Une gauche sceptique voire critique, le RN aligné sur le président Macron
Si l’allocution présidentielle tentait de conjuguer fermeté et prudence, elle révèle aux yeux de certains une hésitation préjudiciable. À gauche, Jean-Luc Mélenchon, co-président de l’Institut La Boétie, déplore sur X que Macron « retire toute responsabilité de la situation à Trump et Netanyahou », appelant à un « cessez-le-feu immédiat » comme urgence politique, regrettant l’absence de ce mot d’ordre dans le discours présidentiel.
Il est pénible d'entendre le Président français retirer toute responsabilité de la situation à Trump et Netanyahu.
— Jean-Luc Mélenchon (@JLMelenchon) March 3, 2026
Pour autant le respect des engagements internationaux de notre pays, notamment avec Chypre, membre de l'Union européenne, est légitime. Mais les actions de…
Olivier Faure, premier secrétaire du Parti socialiste, soutient la protection des compatriotes et alliés, mais met en garde contre un « soutien implicite à la guerre conduite sans mandat par Trump et Netanyahou », insistant sur le retour au droit international pour éviter l’escalade.

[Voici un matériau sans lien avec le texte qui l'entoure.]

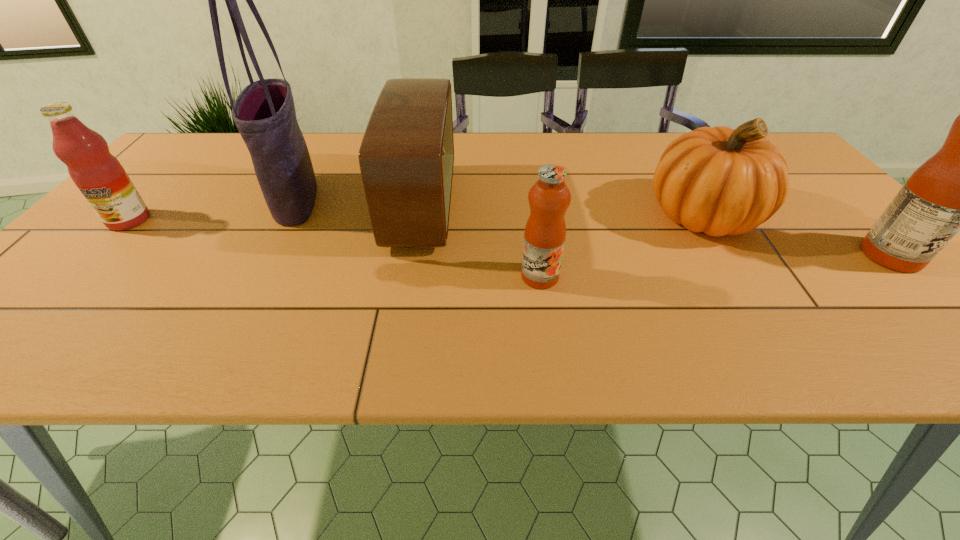
Locate an element on the screen. The height and width of the screenshot is (540, 960). vacant region located on the left of the tallest object is located at coordinates pos(197,199).

Find the location of a particular element. blank space located on the front-facing side of the fourth object from right to left is located at coordinates (516, 207).

The width and height of the screenshot is (960, 540). What are the coordinates of `free region located 0.090m on the label of the leftmost fruit juice` in the screenshot? It's located at tap(93, 258).

I want to click on object that is at the far edge, so click(406, 157).

Find the location of a particular element. object present at the near edge is located at coordinates (549, 197).

The height and width of the screenshot is (540, 960). Identify the location of object that is positioned at the left edge. (100, 177).

The height and width of the screenshot is (540, 960). What are the coordinates of `object situated at the right edge` in the screenshot? It's located at (959, 188).

The height and width of the screenshot is (540, 960). In the image, there is a desktop. Find the location of `vacant space at the far edge`. vacant space at the far edge is located at coordinates (648, 167).

Where is `blank area at the near edge`? This screenshot has height=540, width=960. blank area at the near edge is located at coordinates (488, 309).

Locate an element on the screen. Image resolution: width=960 pixels, height=540 pixels. vacant space at the left edge of the desktop is located at coordinates (132, 244).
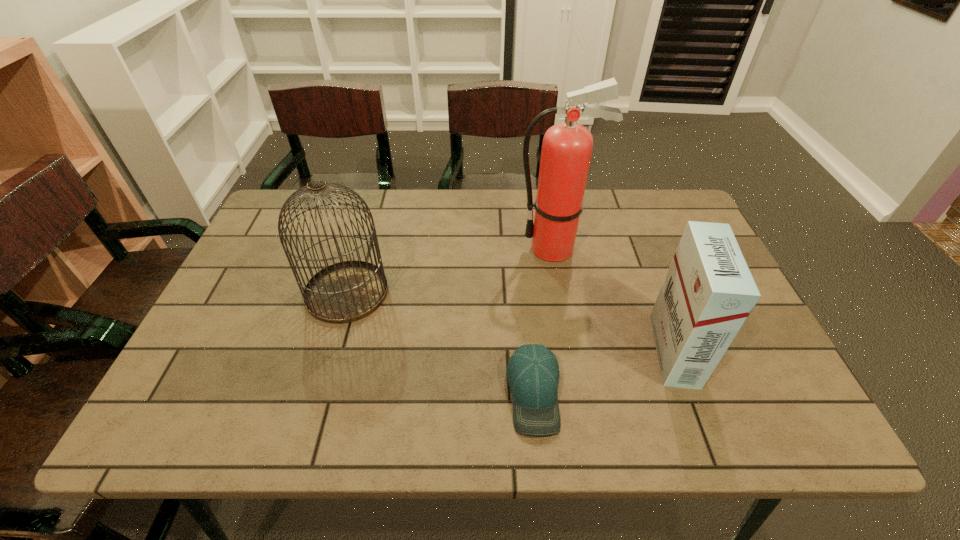
This screenshot has width=960, height=540. Identify the location of the farthest object. (567, 147).

The image size is (960, 540). Find the location of `fire extinguisher`. fire extinguisher is located at coordinates (567, 147).

You are a GUI agent. You are given a task and a screenshot of the screen. Output one action in this format:
    pyautogui.click(x=<x>, y=<y>)
    Task: Click on the birdcage
    
    Given the screenshot: What is the action you would take?
    pyautogui.click(x=347, y=291)

Where is `cigarette case`? The image size is (960, 540). cigarette case is located at coordinates (708, 293).

Where is `baseball cap`? Image resolution: width=960 pixels, height=540 pixels. baseball cap is located at coordinates (533, 372).

This screenshot has height=540, width=960. Find the location of `blank space located on the hose direction of the fire extinguisher`. blank space located on the hose direction of the fire extinguisher is located at coordinates (431, 248).

Find the location of `free space located on the hose direction of the fire extinguisher`. free space located on the hose direction of the fire extinguisher is located at coordinates (378, 248).

Image resolution: width=960 pixels, height=540 pixels. Identify the location of vacant area situated on the hose direction of the fire extinguisher. (420, 248).

At what (x,y) coordinates should I click in order to perform the action: click on free location located on the left of the birdcage. Please return your answer as a coordinate pair (x, y). Looking at the image, I should click on (240, 292).

At what (x,y) coordinates should I click in order to perform the action: click on vacant region located on the left of the rightmost object. Please return your answer as a coordinate pair (x, y). The image size is (960, 540). Looking at the image, I should click on (564, 350).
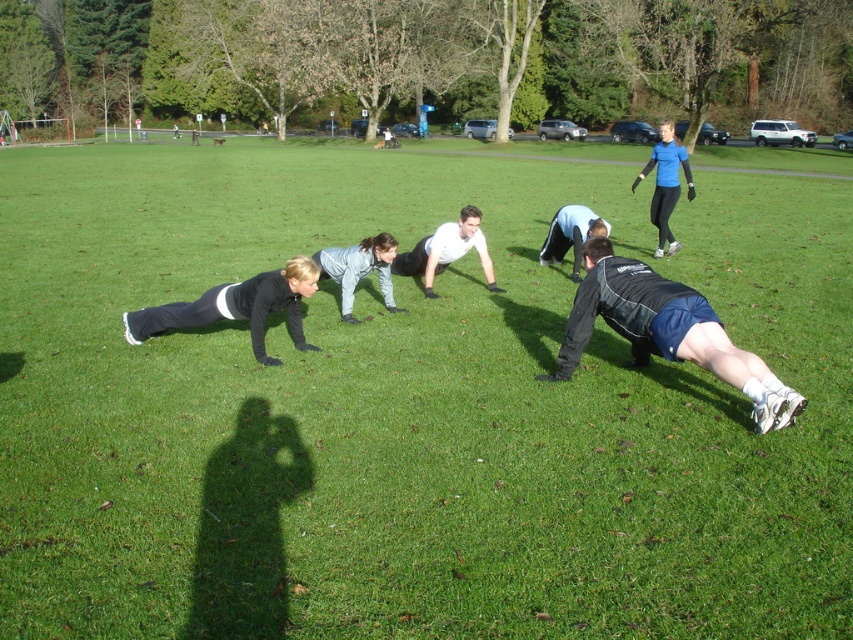
Question: Which object is the farthest from the black matte shorts at lower right?

Choices:
 (A) white matte shirt at center
 (B) blue matte jacket at upper right

Answer: (B)

Question: Which is nearer to the black matte shorts at lower right?

Choices:
 (A) gray fleece jacket at center
 (B) black matte jacket at lower left
 (C) light blue fabric shirt at center
 (D) blue matte jacket at upper right

Answer: (B)

Question: Observing the image, what is the correct spatial positioning of black matte shorts at lower right in reference to blue matte jacket at upper right?

Choices:
 (A) above
 (B) below

Answer: (B)

Question: Among these points, which one is nearest to the camera?

Choices:
 (A) (364, 273)
 (B) (579, 317)
 (C) (672, 157)
 (D) (451, 257)

Answer: (B)

Question: Is black matte shorts at lower right thinner than light blue fabric shirt at center?

Choices:
 (A) no
 (B) yes

Answer: (A)

Question: Does gray fleece jacket at center come in front of blue matte jacket at upper right?

Choices:
 (A) yes
 (B) no

Answer: (A)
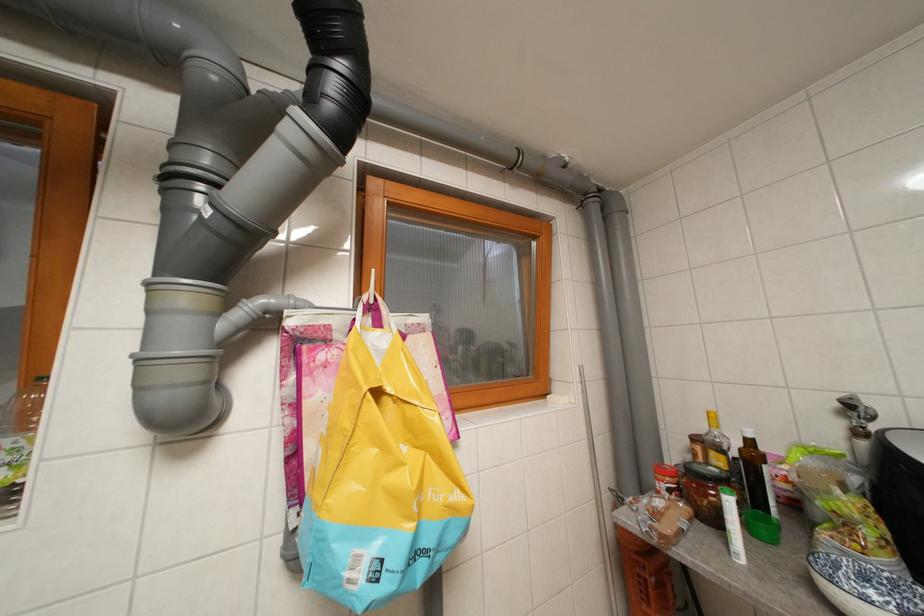
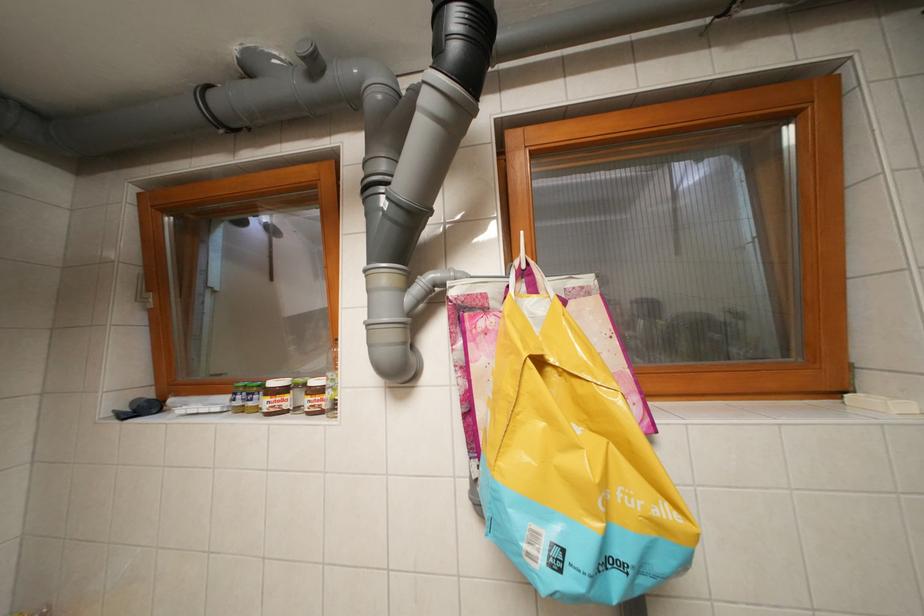
Question: The camera is either moving clockwise (left) or counter-clockwise (right) around the object. The first image is from the beginning of the video and the second image is from the end. Is the camera moving left or right when shooting the video?

Choices:
 (A) Left
 (B) Right

Answer: (B)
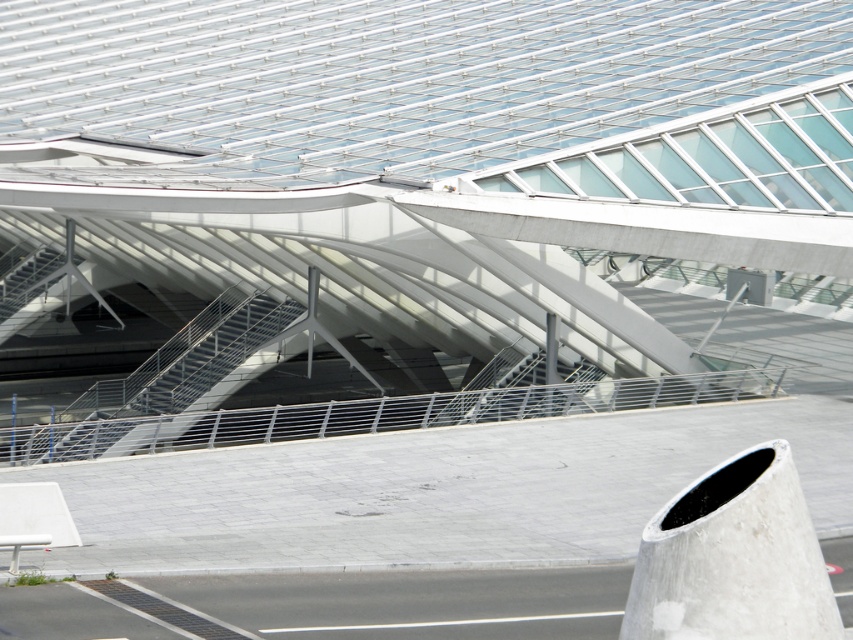
The image size is (853, 640). What do you see at coordinates (166, 376) in the screenshot?
I see `metallic gray stairs at center` at bounding box center [166, 376].

Does metallic gray stairs at center lie behind metallic gray stair at center?

That is False.

Who is more forward, (10,433) or (519,384)?

Point (10,433)

At what (x,y) coordinates should I click in order to perform the action: click on metallic gray stairs at center. Please return your answer as a coordinate pair (x, y). Image resolution: width=853 pixels, height=640 pixels. Looking at the image, I should click on (166, 376).

Can you confirm if metallic gray stairs at center is positioned to the left of metallic gray stairs at upper left?

No, metallic gray stairs at center is not to the left of metallic gray stairs at upper left.

Who is more forward, (260, 316) or (32, 269)?

Point (260, 316) is more forward.

Does point (242, 355) come behind point (38, 285)?

No, (242, 355) is in front of (38, 285).

You are a GUI agent. You are given a task and a screenshot of the screen. Output one action in this format:
    pyautogui.click(x=<x>, y=<y>)
    Task: Click on the metallic gray stairs at center
    This screenshot has height=640, width=853.
    Given the screenshot: What is the action you would take?
    pyautogui.click(x=166, y=376)

Is point (521, 413) behind point (47, 256)?

No.

Between point (428, 424) and point (16, 285), which one is positioned in front?

Point (428, 424)

Where is `metallic gray stair at center`? The width and height of the screenshot is (853, 640). metallic gray stair at center is located at coordinates pyautogui.click(x=511, y=390).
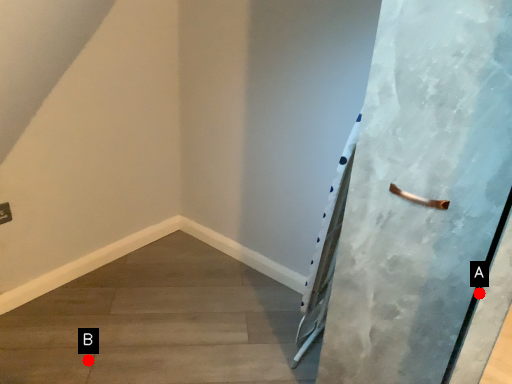
Question: Two points are circled on the image, labeled by A and B beside each circle. Which of the following is the closest to the observer?

Choices:
 (A) A is closer
 (B) B is closer

Answer: (A)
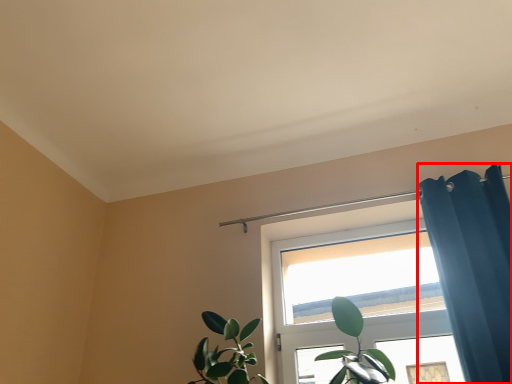
Question: From the image, what is the correct spatial relationship of shower curtain (annotated by the red box) in relation to window?

Choices:
 (A) right
 (B) left

Answer: (A)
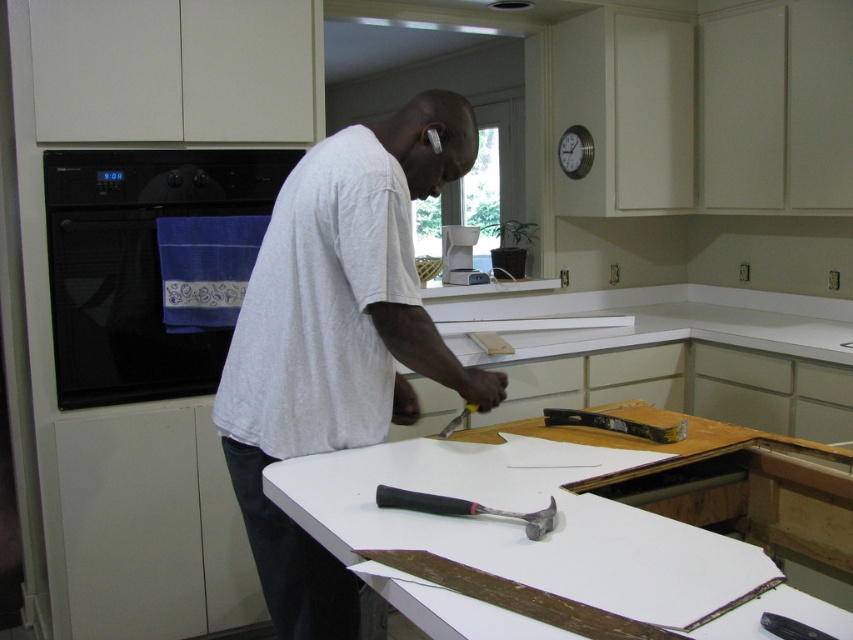
Question: Which object is farther from the camera taking this photo?

Choices:
 (A) black glass oven at left
 (B) white matte shirt at center
 (C) white laminate counter top at center

Answer: (A)

Question: Does metallic silver level at center have a larger size compared to white plastic coffee maker at center?

Choices:
 (A) yes
 (B) no

Answer: (B)

Question: Can you confirm if white laminate counter top at center is bigger than black glass oven at left?

Choices:
 (A) no
 (B) yes

Answer: (B)

Question: Among these objects, which one is nearest to the camera?

Choices:
 (A) black rubber hammer at center
 (B) white laminate counter top at center

Answer: (B)

Question: Does white matte shirt at center have a larger size compared to black rubber hammer at center?

Choices:
 (A) no
 (B) yes

Answer: (B)

Question: Estimate the real-world distances between objects in this image. Which object is closer to the white matte shirt at center?

Choices:
 (A) metallic silver level at center
 (B) black rubber hammer at center

Answer: (B)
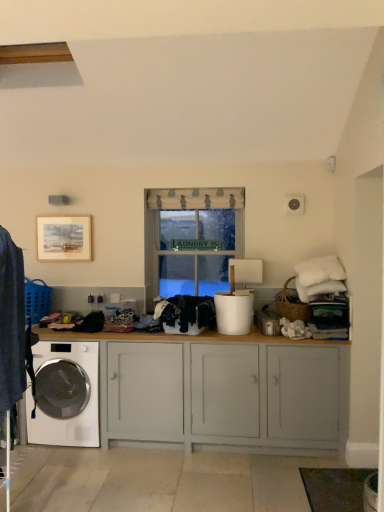
Question: From the image's perspective, is white glossy washing machine at lower left positioned above or below black cotton clothes at center, which is the first clothing from back to front?

Choices:
 (A) below
 (B) above

Answer: (A)

Question: Is white glossy washing machine at lower left taller or shorter than black cotton clothes at center, the 2th clothing from the front?

Choices:
 (A) tall
 (B) short

Answer: (A)

Question: Based on their relative distances, which object is farther from the matte paper picture frame at upper left?

Choices:
 (A) black cotton clothes at center, which is the first clothing from back to front
 (B) white fabric at center
 (C) white glossy washing machine at lower left
 (D) white painted wood cabinet at center
 (E) denim jacket at left, the 2th clothing in the back-to-front sequence

Answer: (E)

Question: Considering the real-world distances, which object is farthest from the white glossy washing machine at lower left?

Choices:
 (A) matte paper picture frame at upper left
 (B) white painted wood cabinet at center
 (C) white fabric at center
 (D) denim jacket at left, marked as the 1th clothing in a left-to-right arrangement
 (E) black cotton clothes at center, which appears as the first clothing when viewed from the right

Answer: (C)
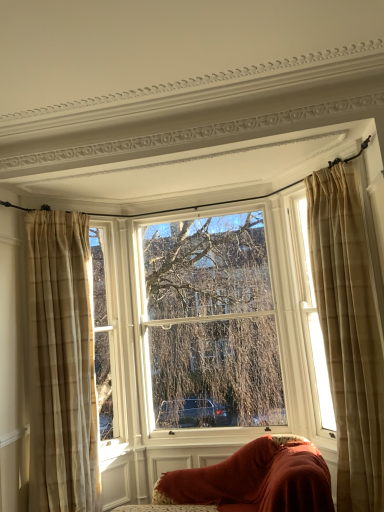
Question: Based on their positions, is beige plaid curtain at right, which is counted as the first curtain, starting from the right, located to the left or right of sheer beige curtains at right, which is the 2th window from left to right?

Choices:
 (A) left
 (B) right

Answer: (B)

Question: In terms of height, does beige plaid curtain at right, which is counted as the first curtain, starting from the right, look taller or shorter compared to sheer beige curtains at right, which appears as the 1th window when viewed from the right?

Choices:
 (A) short
 (B) tall

Answer: (B)

Question: Which object is positioned closest to the sheer beige curtains at right, which is the 2th window from left to right?

Choices:
 (A) beige plaid curtain at right, which ranks as the second curtain in left-to-right order
 (B) velvet red sofa at lower center
 (C) clear glass window at center, marked as the 1th window in a left-to-right arrangement
 (D) beige plaid curtain at left, which ranks as the second curtain in right-to-left order

Answer: (A)

Question: Which of these objects is positioned closest to the sheer beige curtains at right, which is the 2th window from left to right?

Choices:
 (A) clear glass window at center, placed as the 2th window when sorted from right to left
 (B) velvet red sofa at lower center
 (C) beige plaid curtain at left, arranged as the 1th curtain when viewed from the left
 (D) beige plaid curtain at right, which is counted as the first curtain, starting from the right

Answer: (D)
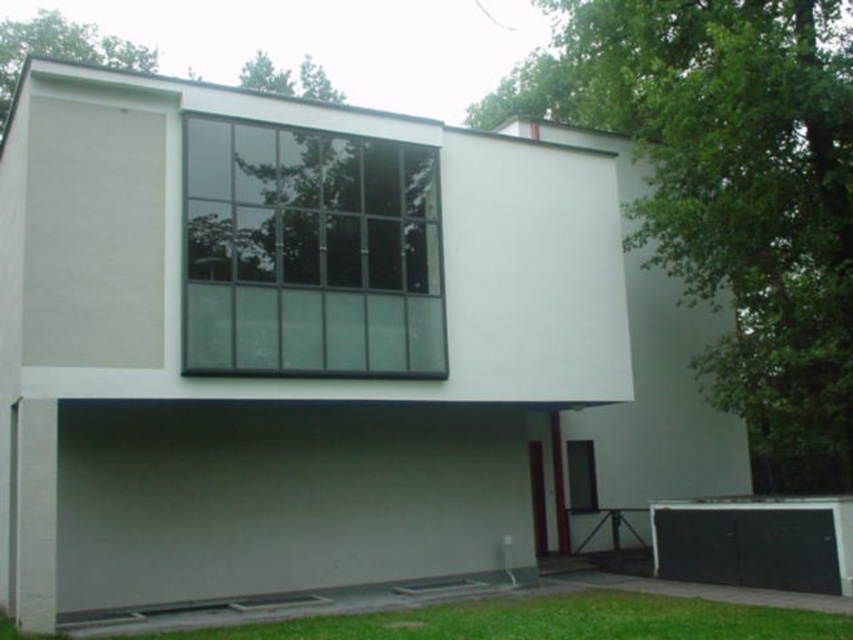
Question: Is transparent glass window at center wider than black matte garage door at lower right?

Choices:
 (A) yes
 (B) no

Answer: (A)

Question: Is transparent glass window at center bigger than black matte garage door at lower right?

Choices:
 (A) no
 (B) yes

Answer: (B)

Question: Which point is farther to the camera?

Choices:
 (A) black matte garage door at lower right
 (B) transparent glass window at center

Answer: (A)

Question: Can you confirm if transparent glass window at center is thinner than black matte garage door at lower right?

Choices:
 (A) no
 (B) yes

Answer: (A)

Fabien Roussel, secrétaire national du PCF, va plus loin en critiquant l’envoi du Charles de Gaulle comme « un nouveau palier dans l’escalade militaire », refusant que la France devienne « co-belligérante d’une guerre aux conséquences imprévisibles » et plaidant pour une voix indépendante sous l’égide des Nations unies.
devenir co-belligérante d’une guerre aux conséquences imprévisibles.
— Fabien Roussel (@Fabien_Roussel) March 3, 2026
Refusons la spirale de la surenchère militaire.
Faisons entendre une voix indépendante pour un cessez-le-feu, la reprise des négociations sous l’égide des Nations unies et le respect du droit international.
À droite, Le Rassemblement national, par la voix de Marine Le Pen, s’est aligné derrière le président de la République invoquant la défense des français en Israël et au Proche-Orient. L’ancienne présidente du RN a seulement regretté l’absence de mots du président sur le risque d’explosion du coût de l’énergie.
#Macron20h : "Rien de choquant dans la déclaration du président de la République"@MLP_officiel face à @ThomasSotto dans #RTLMatinpic.twitter.com/m9KKZ1i1KJ
— RTL France (@RTLFrance) March 4, 2026
Nicolas Dupont-Aignan, président de Debout la France, a essentiellement exprimé sa préoccupation pour les Français bloqués au Moyen-Orient, appelant à leur rapatriement urgent, tout en interrogeant l’efficacité de l’intervention israélo-américaine : « Toute la question est de savoir si cette intervention fera chuter cet abominable régime, ou si elle mènera malheureusement au chaos » évoquant les cas de l’Irak et de la Libye.
À un an de l’élection présidentielle, les lignes de fractures se dessinent avec à droite le RN qui joue la carte de la normalisation et n’entend pas faire de vague poursuivant ses appels du pied à Israël et à gauche, une position plus gaullienne d’équilibre avec une dénonciation des crimes de guerres de Benjamin Netanyahou.